Yang Harus Dikerjakan:
1) Dalam teks tentang perangkap citra politik, apa saja yang tercantum di dalam kurung sesudah kata "ada" pada kalimat yang diawali "Misalnya"? Sebutkan semuanya.
2) Tuliskan kembali semua baris entri di bawah ini kata demi kata, tanpa menyertakan gambarnya.

#### Teks Hasil Ekstraksi

Bukan hanya itu, Yasraf pun menguraikan bahwa: “Perangkap citra tidak saja melupakan insan politik terhadap perenungan eksistensial, tetapi citra itu sendiri menipu mereka seakan-akan citra itu sendiri adalah eksistensi. Dengan terbenamnya aktor-aktor politik dan dunia politik mereka ke dalam dunia citra, tidak saja gerbang menuju permenungan eksistensi tertutup rapat, akan tetapi lebih jauh lagi ontologi citra itu menawarkan perenungan palsu. Misalnya, ada (tokoh, aktor, institusi) politik di dalam televisi adalah ada dalam bentuk citra (ontology of image), akan tetapi ia dianggap sebagai bentuk keberadaan. Di dalam virtualitas dunia citra, obrolan banal politik (di dalam berbagai media virtual) membenamkan manusia dalam keseharian, yang di dalamnya obrolan banal yang diperantarai oleh media (elektronik, digital) menjadikan berbagai kepalsuan dan kesemuan menjadi bagian inheren dunia politik. Dunia politik yang jatuh dalam perangkap banalitas kesehariannya (misalnya obrolan banal politik di dalam televisi), menjauhkan politik dari alam perenungan ontologis yang mendalam.”

########
#### Cuplikan Data

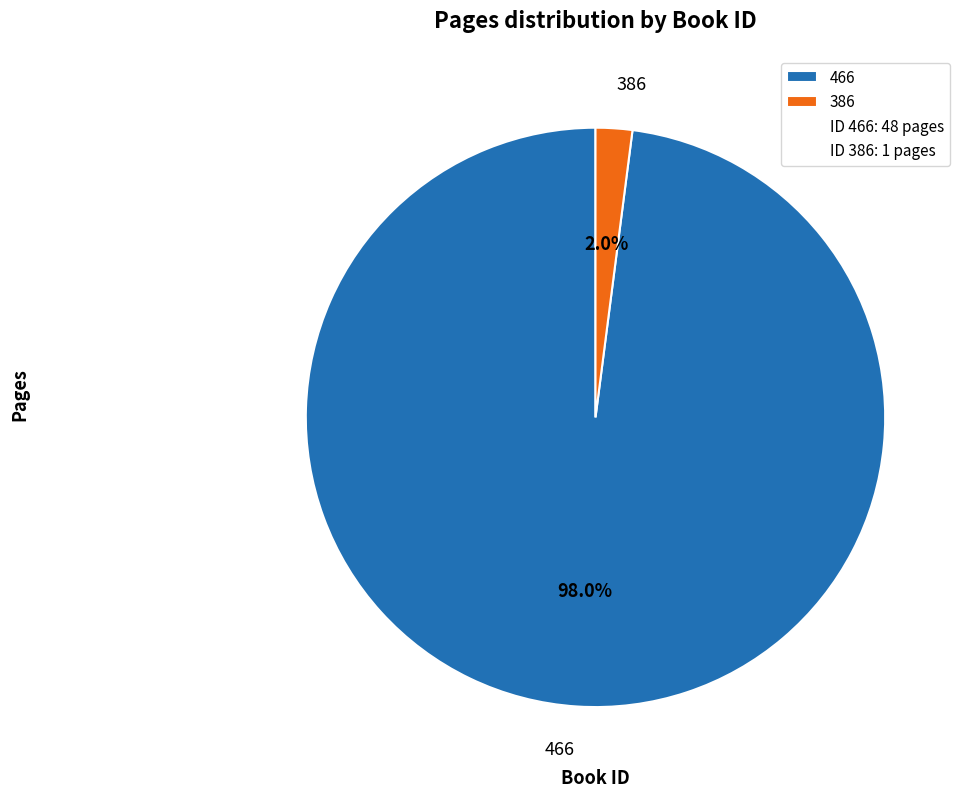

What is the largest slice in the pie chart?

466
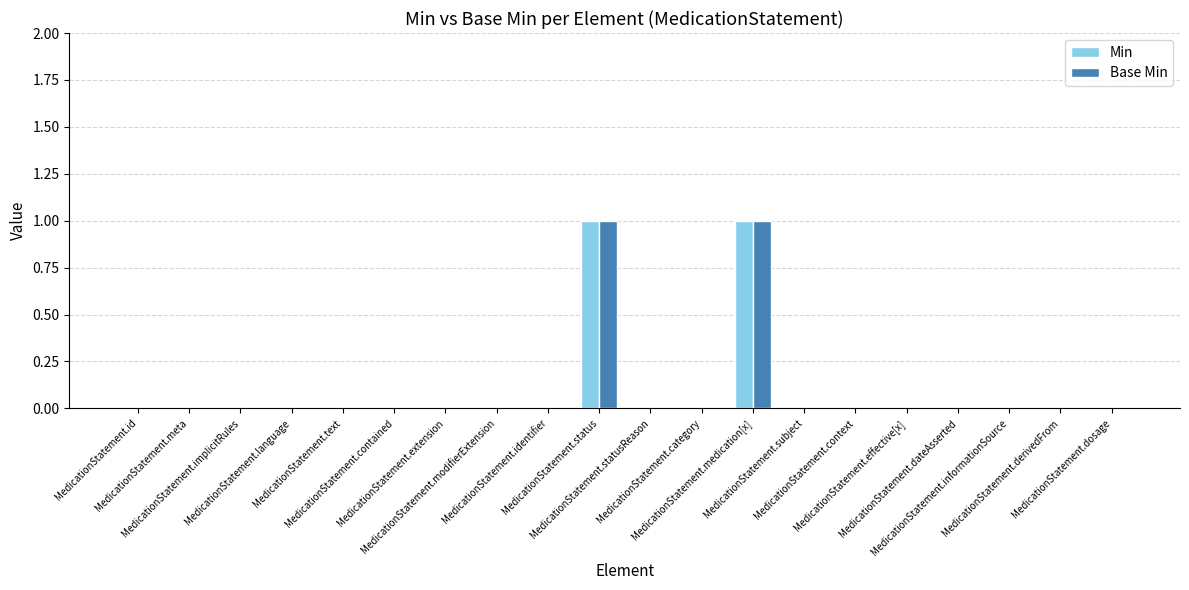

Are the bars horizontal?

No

########

Jawaban Tugas:
1) tokoh, aktor, institusi

2)
What is the largest slice in the pie chart?

466

Are the bars horizontal?

No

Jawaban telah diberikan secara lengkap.